Thanks for this blog…it’s such a life-line to sanity for me.
Ruby
I, too, have been thinking on this subject quite a bit of late… with the same level of frustration I see here! When will the world wake up and realize that our children ARE our future and that we are keeping our children and our nations from reaching their FULL potential by not acknowledging and stopping abuse in all forms from happening? How many potential young Picassos, Einsteins and Mozarts have withered away in the corner, mired in shame and fear and unable to break free? Worse yet, how many have died? And how is the human race going to evolve without them?
Reading through the comments made me think about the starfish story:
http://www.starrbrite.com/starfish.html
We cannot change the world, but we can change the world for one child.

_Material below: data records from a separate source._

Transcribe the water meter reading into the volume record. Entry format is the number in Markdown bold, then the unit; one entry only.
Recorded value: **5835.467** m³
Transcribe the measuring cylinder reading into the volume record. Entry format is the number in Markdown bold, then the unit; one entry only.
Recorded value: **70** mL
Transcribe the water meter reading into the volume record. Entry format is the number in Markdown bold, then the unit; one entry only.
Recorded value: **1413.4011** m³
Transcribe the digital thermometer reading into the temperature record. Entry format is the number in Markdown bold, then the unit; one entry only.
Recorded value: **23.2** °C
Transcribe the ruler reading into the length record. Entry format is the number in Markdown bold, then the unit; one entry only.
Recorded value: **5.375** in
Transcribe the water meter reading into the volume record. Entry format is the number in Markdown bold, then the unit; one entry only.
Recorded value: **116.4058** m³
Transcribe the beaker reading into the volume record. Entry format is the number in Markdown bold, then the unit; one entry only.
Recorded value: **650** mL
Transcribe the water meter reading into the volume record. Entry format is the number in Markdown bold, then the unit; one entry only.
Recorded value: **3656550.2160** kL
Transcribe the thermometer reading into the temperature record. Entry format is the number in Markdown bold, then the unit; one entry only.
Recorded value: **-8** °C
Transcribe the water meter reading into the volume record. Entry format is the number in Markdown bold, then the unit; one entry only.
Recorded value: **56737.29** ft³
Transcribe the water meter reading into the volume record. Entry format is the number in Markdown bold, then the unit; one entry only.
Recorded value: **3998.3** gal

Every act of kindness matter. Every time we speak out about abuse, it makes a difference. Each time we share a kind word or smile with a hurting child, we make a difference.
We cannot give up because the need is too great. We make a difference one child at a time. If you suspect child abuse, report it. Adopt a child out of foster care. Mentor a child. Tutor a child. Volunteer at a school, a crisis pregnancy center, or a rape counseling center. Serve on a jury and convict the abusers. Write to your congressmen and insist that the laws change to protect the children.
The more we talk about child abuse, the more society will have to step up and listen. I have written to the editors of newspapers that provided wrong information about child abuse survivors. I write this blog. I also write a blog for adoptive parents of abused children adopted out of foster care.
None of us has the ability to save the world, but each of us has the potential to make a difference. Lots of little differences, over time, changes the world.
- Faith
I know how much internal iron it takes to speak up in a room on non-survivors and bring up these issues. It needs doing, but when I do it I know it takes a lot out of me, so I wanted to recognize you for your guts. Congratulations.
I often feel this despair – what can one person do? One of the most inspiring answers I’ve found is Eve Ensler’s Ted Talk. http://www.ted.com/index.php/talks/eve_ensler_on_security.html
I cry every time I watch it, but it also gives me so much hope.
I was amazed at how difficult it was for me to report something recently. I ran into a situation where a child said something to me, and I felt I needed to report abuse. What shocked and disturbed me is my hesitation… I didn’t know if I was making a big deal of nothing… OMG did that sound familiar! Here I have been an advocate for so long, and then when the rubber met the road, I had to struggle. But it brought to light many things for me in my own healing journey… and I DID make that call for that little boy. A call no one else really wanted to make. It was scary in many ways for me… because when I told when I was young, and an element of authority got involved, it was horrific for me… the system didn’t do the right thing… and to be honest, I don’t always know what the right thing to do always even is! but I just knew that this boy’s life would change, and I wasn’t sure it was for the best or not? But the one thing I knew I could do was make a statement for him, that he was important, and what happened to him MATTERED… no matter what happened afterwards… someone thought he mattered!
Each child is worth fighting for individually… we don’t have to fight for all of them at once to have it be worth something huge.
thanks for this post, sometimes I really need to be reminded!